US allies left bewildered as key post unfilled


AMERICA LETTER:The chaos paralysing the US Senate over the confirmation of President Obama’s nominee Chuck Hagel as defence secretary is an example of a level of powerlessness in the American capital and the latest manifestation of a US government being as close to ungovernable as it can be in the modern age.

Senate Republicans, who are in the minority, sought to use what the Democrats see as dirty tactics to not even allow Hagel’s confirmation to go to a vote.

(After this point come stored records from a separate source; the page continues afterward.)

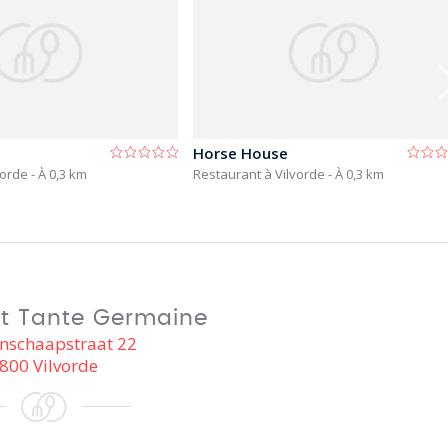
Horse House
vorde
- À 0,3 km
Restaurant à Vilvorde
- À 0,3 km
t Tante Germaine
nschaapstraat 22
800 Vilvorde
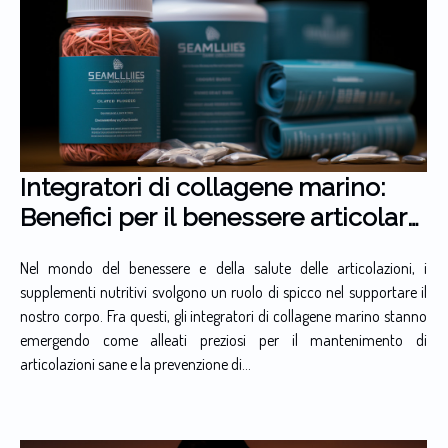
Integratori di collagene marino:
Benefici per il benessere articolare
e la prevenzione di infortuni
Nel mondo del benessere e della salute delle articolazioni, i
supplementi nutritivi svolgono un ruolo di spicco nel supportare il
nostro corpo. Fra questi, gli integratori di collagene marino stanno
emergendo come alleati preziosi per il mantenimento di
articolazioni sane e la prevenzione di...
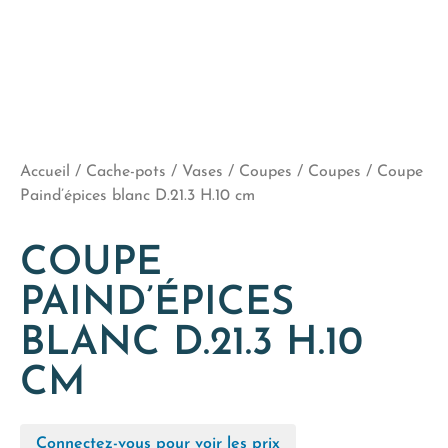
Accueil
/
Cache-pots / Vases / Coupes
/
Coupes
/ Coupe
Paind’épices blanc D.21.3 H.10 cm
COUPE
PAIND’ÉPICES
BLANC D.21.3 H.10
CM
Connectez-vous pour voir les prix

They chose instead to “filibuster” – delay by debating at length – the confirmation of a man to a crucial job, a role regarded by some as at the right-hand of the president, particularly when he is winding down wars in Afghanistan and Iraq.

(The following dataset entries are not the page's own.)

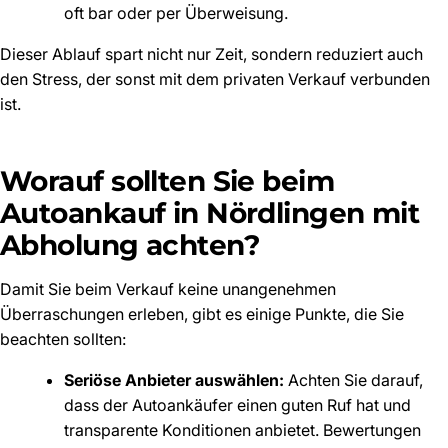
oft bar oder per Überweisung.
Dieser Ablauf spart nicht nur Zeit, sondern reduziert auch
den Stress, der sonst mit dem privaten Verkauf verbunden
ist.
Worauf sollten Sie beim
Autoankauf in Nördlingen mit
Abholung achten?
Damit Sie beim Verkauf keine unangenehmen
Überraschungen erleben, gibt es einige Punkte, die Sie
beachten sollten:
Seriöse Anbieter auswählen:
Achten Sie darauf,
dass der Autoankäufer einen guten Ruf hat und
transparente Konditionen anbietet. Bewertungen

Conservative Republicans such as Lindsey Graham from South Carolina argue there is nothing tactical at play; the party is simply trying to raise concerns about the president’s candidate.

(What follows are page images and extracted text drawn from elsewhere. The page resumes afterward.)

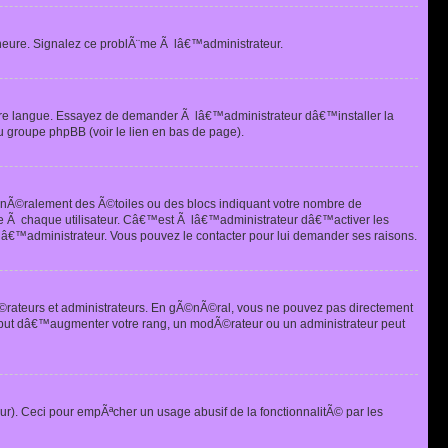
heure. Signalez ce problÃ¨me Ã lâ€™administrateur.
tre langue. Essayez de demander Ã lâ€™administrateur dâ€™installer la
u groupe phpBB (voir le lien en bas de page).
©nÃ©ralement des Ã©toiles ou des blocs indiquant votre nombre de
e Ã chaque utilisateur. Câ€™est Ã lâ€™administrateur dâ€™activer les
 lâ€™administrateur. Vous pouvez le contacter pour lui demander ses raisons.
Ã©rateurs et administrateurs. En gÃ©nÃ©ral, vous ne pouvez pas directement
 but dâ€™augmenter votre rang, un modÃ©rateur ou un administrateur peut
ur). Ceci pour empÃªcher un usage abusif de la fonctionnalitÃ© par les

Simple mathematics explains the ludicrousness of the situation – the Democrats have a 55 to 45 advantage in the Senate to confirm Hagel but they require 60 votes before they can even get to that vote.

The Democrats have managed to secure 59 votes (with help from four Republicans), so in theory Hagel is as good as confirmed but for the procedural roadblock set up by the remaining Republicans.

This is the first time in US politics the president’s nominee for the secretary of defence, a position previously seen as far too critical for party politics to get in the way, has been blocked.

“Even if the Senate reacted as negatively as possible to a nominee for defence secretary, it would at least allow a vote to occur – it wouldn’t stall the vote because that would leave the vital position without a permanent occupant and it would be so disrespectful of the president,” said Charles Tiefer, a law professor at the University of Baltimore.


The White House has described the delaying tactics as “unconscionable”, saying that it is difficult to explain to the country’s allies abroad what is happening in Washington.

The fact that Hagel, a two-time former senator from Nebraska and veteran of the Vietnam War, is a member of the Republican Party, someone who conservative Republicans would at other times have regarded as one of their own, points to the madness gripping Capitol Hill.

Hagel suffered the heaviest bombardment from members of his own party at last month’s confirmation hearing before the armed services committee vetting the president’s nominee for defence secretary.

This week, proceedings at the committee became even more fractious when Republican Ted Cruz, a 42-year-old from Texas and a darling of the conservative Tea Party faction who is in the Senate just two months, suggested a sum of $200,000 paid to Hagel could have come from North Korea.

His colleague James Inhofe, a Republican from Oklahoma, defended Cruz for implying Hagel was “cosy with terrorist-type countries”, saying Hagel was endorsed by the Iranians – “you can’t get any cosier than that.”

Senator Bill Nelson, a Democrat, said Cruz had “gone over the line”, while fellow Republican John McCain intervened, saying Hagel was “an honourable man” and no one on the committee “should impugn his character or his integrity.”

Political bickering

This ugly episode of political bickering reflects poorly on a Congress whose approval ratings are already embarrassingly low and which is struggling to function.

A Democratic White House and Democratic Senate is at loggerheads with a Republican-controlled House and the nasty smears against Hagel are symptomatic of a deeply polarised political scene.

Were it just entertaining mudslinging the public might tolerate it, but bipartisanship has poured sand in the engine of government, stalling the machinery of law-making.

The last Congress, the 112th in the history of the US, which ran from January 3rd, 2011, to January 3rd, 2013, was the most unproductive Congress since 1948. About 220 public laws, the least by any Congress on record, were passed.

The next poorest was the 104th Congress during Bill Clinton’s first presidential term when – surprise, surprise – a new Republican majority in the House sought to disrupt a Democratic president before his re-election campaign.

That Congress still managed to pass 333 public laws, however.

Fiscal crisis

The fact the latest imminent fiscal crisis facing the administration – the so-called “sequester” of automatic $1.2 trillion of government spending cuts due to start kicking in next month – is the product of the 112th Congress and a can-kicking deal between the Democratic White House and congressional Republicans in 2011 to resolve an earlier fiscal crisis shows how pandemonium has engulfed US politics.

If the 112th Congress was bad, the unlucky 113th Congress doesn’t look like it is going to be any better.